In order to assert the defense of innocent or momentary possession, an accused must show not only an absence of criminal purpose but also that his possession was excused and justified as stemming from an affirmative effort to aid and enhance social policy underlying law enforcement. [Id., 248.]

Subsequent case law in the District of Columbia has distilled the Hines standard into two elements: (1) possession without criminal intent, and (2) intent to take the item to the police as soon as *315 possible. Stewart v United States, 439 A2d 461, 463 (DC App, 1981). Similarly, New York has long recognized a defense of temporary innocent posssession to weapon charges. In People v Harmon, 7 App Div 2d 159; 180 NYS2d 939 (1959), the Court ruled, in a case where the defendant testified that he had just taken the weapon from someone using it against him in a fight, that if a defendant produces testimony showing a legal excuse for possession of the weapon, the trial court errs in refusing to submit that defense to the jury. The statutes in these jurisdictions are similar to Michigan's, and their courts have also defined weapons possession as a general intent crime. Logan v United States, 402 A2d 822 (DC App, 1979); People v Messado, 49 App Div 2d 560; 370 NYS2d 616 (1975). We think it consistent with the statute's purpose to hold that momentary or brief possession of a weapon resulting from the disarming of a wrongful possessor is a valid defense against a charge of carrying a concealed weapon if the possessor had the intention of delivering the weapon to the police at the earliest possible time.

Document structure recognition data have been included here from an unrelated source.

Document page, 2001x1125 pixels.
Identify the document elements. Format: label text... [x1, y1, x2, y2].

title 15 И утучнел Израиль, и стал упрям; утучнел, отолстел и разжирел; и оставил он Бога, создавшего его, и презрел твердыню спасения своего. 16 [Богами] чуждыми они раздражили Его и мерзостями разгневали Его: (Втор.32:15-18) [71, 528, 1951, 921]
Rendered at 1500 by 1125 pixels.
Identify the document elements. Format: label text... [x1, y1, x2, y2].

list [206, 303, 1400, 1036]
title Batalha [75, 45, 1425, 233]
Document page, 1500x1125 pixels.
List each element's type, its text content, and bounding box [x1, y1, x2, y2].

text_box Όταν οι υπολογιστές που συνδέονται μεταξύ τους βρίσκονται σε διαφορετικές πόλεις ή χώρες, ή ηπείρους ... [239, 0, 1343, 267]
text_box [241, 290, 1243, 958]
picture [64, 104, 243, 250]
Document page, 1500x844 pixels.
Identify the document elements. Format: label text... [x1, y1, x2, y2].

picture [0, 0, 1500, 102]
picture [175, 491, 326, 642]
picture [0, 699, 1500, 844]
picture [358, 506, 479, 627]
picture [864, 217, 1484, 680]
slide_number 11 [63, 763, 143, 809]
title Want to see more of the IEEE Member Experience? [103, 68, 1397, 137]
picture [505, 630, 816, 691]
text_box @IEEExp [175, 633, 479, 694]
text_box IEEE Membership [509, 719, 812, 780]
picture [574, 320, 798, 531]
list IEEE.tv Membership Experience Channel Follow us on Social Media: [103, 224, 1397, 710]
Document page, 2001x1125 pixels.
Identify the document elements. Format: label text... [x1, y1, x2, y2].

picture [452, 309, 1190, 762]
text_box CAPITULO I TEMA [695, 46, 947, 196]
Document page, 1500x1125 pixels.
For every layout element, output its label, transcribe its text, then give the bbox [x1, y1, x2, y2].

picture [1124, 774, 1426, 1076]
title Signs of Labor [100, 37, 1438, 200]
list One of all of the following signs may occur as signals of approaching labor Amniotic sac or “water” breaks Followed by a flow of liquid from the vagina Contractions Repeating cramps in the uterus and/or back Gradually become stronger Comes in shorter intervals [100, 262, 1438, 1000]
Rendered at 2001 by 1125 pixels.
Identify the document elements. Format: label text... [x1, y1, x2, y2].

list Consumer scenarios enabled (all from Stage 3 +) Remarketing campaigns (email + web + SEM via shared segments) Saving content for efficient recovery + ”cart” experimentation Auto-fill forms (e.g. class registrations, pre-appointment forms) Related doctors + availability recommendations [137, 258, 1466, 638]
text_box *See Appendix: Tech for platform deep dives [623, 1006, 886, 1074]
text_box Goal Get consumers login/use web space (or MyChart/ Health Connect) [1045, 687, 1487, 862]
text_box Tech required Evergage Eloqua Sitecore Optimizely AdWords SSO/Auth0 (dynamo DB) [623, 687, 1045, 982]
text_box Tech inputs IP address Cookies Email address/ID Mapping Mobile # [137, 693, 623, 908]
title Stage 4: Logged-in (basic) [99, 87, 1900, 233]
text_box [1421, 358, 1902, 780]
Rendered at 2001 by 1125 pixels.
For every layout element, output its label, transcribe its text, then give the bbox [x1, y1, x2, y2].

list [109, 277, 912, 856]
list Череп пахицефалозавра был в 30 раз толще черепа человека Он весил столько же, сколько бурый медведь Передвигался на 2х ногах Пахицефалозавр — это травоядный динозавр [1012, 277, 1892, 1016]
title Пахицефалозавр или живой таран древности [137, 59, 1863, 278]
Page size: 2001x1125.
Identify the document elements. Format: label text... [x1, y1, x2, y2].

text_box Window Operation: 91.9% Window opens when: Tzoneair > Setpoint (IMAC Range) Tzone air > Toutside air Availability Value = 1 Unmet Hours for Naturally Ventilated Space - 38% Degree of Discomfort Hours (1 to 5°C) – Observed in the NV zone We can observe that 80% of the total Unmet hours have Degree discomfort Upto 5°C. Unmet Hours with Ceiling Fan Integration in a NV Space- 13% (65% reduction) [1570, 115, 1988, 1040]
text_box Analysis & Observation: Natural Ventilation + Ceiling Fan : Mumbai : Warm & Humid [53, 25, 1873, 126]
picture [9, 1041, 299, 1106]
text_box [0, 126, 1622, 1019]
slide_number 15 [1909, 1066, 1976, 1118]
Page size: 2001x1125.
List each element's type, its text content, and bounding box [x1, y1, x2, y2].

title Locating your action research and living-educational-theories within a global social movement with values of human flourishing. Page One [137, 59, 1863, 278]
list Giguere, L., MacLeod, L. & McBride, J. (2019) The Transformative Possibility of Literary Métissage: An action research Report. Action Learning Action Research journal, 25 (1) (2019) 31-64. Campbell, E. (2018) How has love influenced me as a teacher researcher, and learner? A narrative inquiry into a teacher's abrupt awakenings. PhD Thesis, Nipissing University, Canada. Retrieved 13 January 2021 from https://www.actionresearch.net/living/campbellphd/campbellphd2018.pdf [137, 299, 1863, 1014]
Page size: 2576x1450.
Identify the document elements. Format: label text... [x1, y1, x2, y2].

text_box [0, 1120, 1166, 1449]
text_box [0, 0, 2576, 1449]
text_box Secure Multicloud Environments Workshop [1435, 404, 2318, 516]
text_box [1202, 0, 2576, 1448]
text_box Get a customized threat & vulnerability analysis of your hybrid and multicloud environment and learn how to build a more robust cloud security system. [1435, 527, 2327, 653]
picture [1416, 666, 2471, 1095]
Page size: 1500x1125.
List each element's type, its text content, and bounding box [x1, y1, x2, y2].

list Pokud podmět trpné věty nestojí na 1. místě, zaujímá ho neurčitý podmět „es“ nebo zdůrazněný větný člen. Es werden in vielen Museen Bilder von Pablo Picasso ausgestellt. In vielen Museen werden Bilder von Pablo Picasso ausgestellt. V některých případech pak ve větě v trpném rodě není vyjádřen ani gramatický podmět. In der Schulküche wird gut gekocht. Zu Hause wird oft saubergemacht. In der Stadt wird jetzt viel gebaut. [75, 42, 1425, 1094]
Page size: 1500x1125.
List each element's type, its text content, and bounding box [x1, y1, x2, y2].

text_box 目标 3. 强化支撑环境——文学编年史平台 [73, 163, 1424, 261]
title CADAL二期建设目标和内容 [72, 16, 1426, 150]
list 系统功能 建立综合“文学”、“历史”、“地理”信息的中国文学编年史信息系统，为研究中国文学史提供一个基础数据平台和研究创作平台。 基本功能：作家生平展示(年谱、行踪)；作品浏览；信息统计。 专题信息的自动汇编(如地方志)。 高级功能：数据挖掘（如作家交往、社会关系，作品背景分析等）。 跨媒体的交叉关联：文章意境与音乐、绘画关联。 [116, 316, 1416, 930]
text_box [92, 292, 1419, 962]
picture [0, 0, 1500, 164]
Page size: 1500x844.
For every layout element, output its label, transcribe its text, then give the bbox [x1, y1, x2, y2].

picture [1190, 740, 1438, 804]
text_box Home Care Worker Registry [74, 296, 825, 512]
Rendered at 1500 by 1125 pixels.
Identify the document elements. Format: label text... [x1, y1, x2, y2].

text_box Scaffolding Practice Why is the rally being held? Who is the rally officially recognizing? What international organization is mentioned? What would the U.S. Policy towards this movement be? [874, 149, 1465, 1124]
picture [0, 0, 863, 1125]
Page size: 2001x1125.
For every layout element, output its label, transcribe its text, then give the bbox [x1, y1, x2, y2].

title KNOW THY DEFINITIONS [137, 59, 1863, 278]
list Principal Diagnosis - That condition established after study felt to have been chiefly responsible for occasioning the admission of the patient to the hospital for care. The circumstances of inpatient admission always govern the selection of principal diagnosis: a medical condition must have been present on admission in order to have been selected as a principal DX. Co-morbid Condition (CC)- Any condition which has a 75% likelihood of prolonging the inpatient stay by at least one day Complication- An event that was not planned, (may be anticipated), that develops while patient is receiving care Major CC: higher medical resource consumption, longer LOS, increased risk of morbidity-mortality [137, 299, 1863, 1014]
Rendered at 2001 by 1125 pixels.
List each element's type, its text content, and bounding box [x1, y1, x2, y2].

The testimony in this case would have warranted an instruction to this effect. All of the eyewitnesses indicated it was a very short time between the scuffle with the complainant and the encounter with the security guard in the parking lot.

The prosecution argues that this Court impliedly rejected this defense in People v Grandberry, 102 Mich App 769; 302 NW2d 573 (1980), but we think Grandberry is not inconsistent with the limited exception we have drawn here. The trial court in Grandberry had found that the defendant took the knife from another inmate in a peacemaking capacity. This Court ruled that that did not invalidate the defendant's carrying a concealed weapon *316 conviction because the defendant intended to return the knife to the prisoner who owned it, not to relinquish it to the proper authorities. Similarly, testimony in this case, including Perry's own testimony that defendant walked towards him as Perry entered the parking lot, supports an inference that defendant intended to relinquish the weapon. Nor do we find our limited holding is inconsistent with People v Townsel, 13 Mich App 600; 164 NW2d 776 (1968), in which this Court noted that self-protection is not a defense to carrying a concealed weapon.

Reversed and remanded for proceedings consistent with this opinion.

NOTES

[*] Circuit judge, sitting on the Court of Appeals by assignment.